I'm invisible without 3D glasses.
and then there were none
the last few days in Japan...

I'm happy to be going home, but at the same time, I'm going to miss some things about this place and the people I've met here.

Official finals started yesterday; people are going to begin leaving, one by one, or in small groups, to the airport where we'll say goodbye for the last time. I myself have less than 72 hours remaining. People will be helping us carry all our stuff the airport. Funny how I tried so hard not to accumulate boxes of momentos, I don't have that much to take home physically. Just a whirlwind of memories and friends whom I would give anything to have the money to fly across the world to see again.

My last few days are going to be a blur of tests, papers, packing, a little weeping, scurrying to a few last places to take care of bank stuff, postage stuff, and buying last minute presents. No time to relax, enjoy sleeping in my futon for just a few more hours, chilling at the restaurants I frequented. I can't call myself a gaijin resident anymore, because my time-clock isn't regulated by living here anymore, but by my responsibilities to get ready to leave and go to my real home, even though I don't really have a home in the States anymore anyway.

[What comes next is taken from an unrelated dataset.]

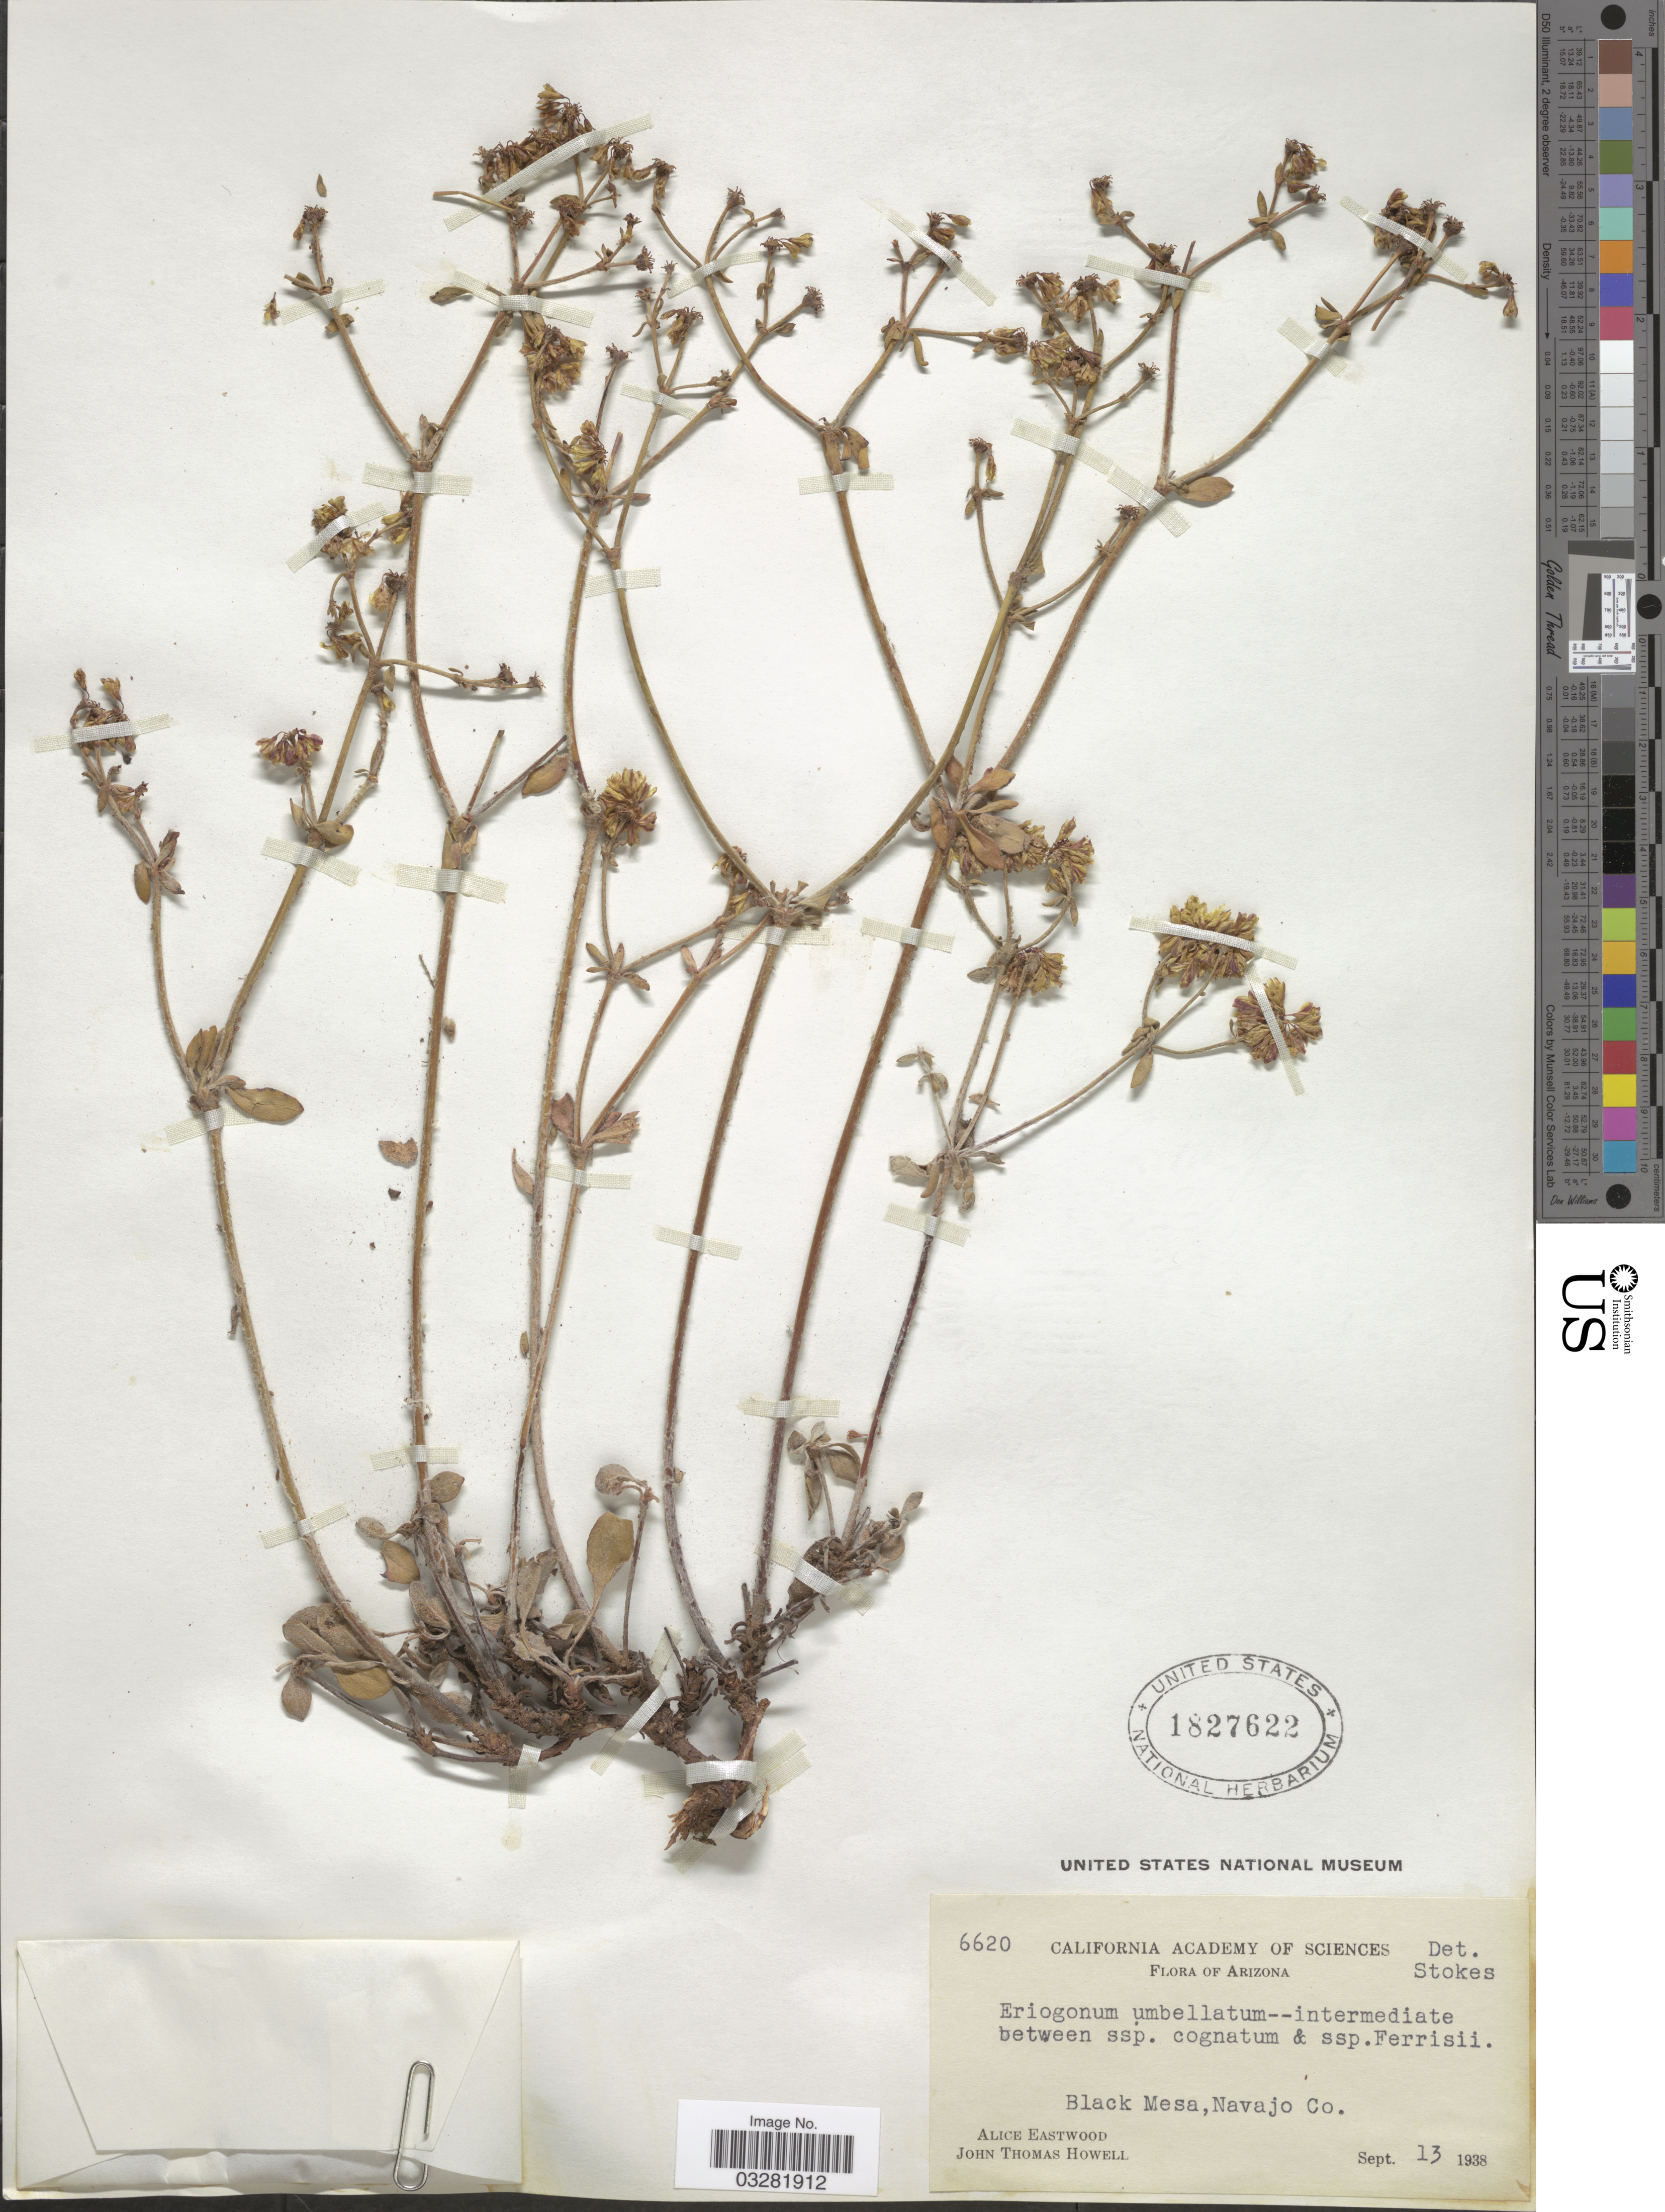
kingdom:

Why is it that I associate the real world and life with responsibilities and the time I've had in Japan as something very freeing of all worldly ties that have kept me depressed, frustrated, angry?

Each night that passes, I have to say goodbye two or three times to certain people, just in case I miss them before they go, miss the chance to bring to a close the laughs, the night-time chats, the tales of homelands and lives that weren't brought with them. Sometimes the goodbyes are repeated each day, a precaution, a just-in-case, an "I wish this could last just a bit longer".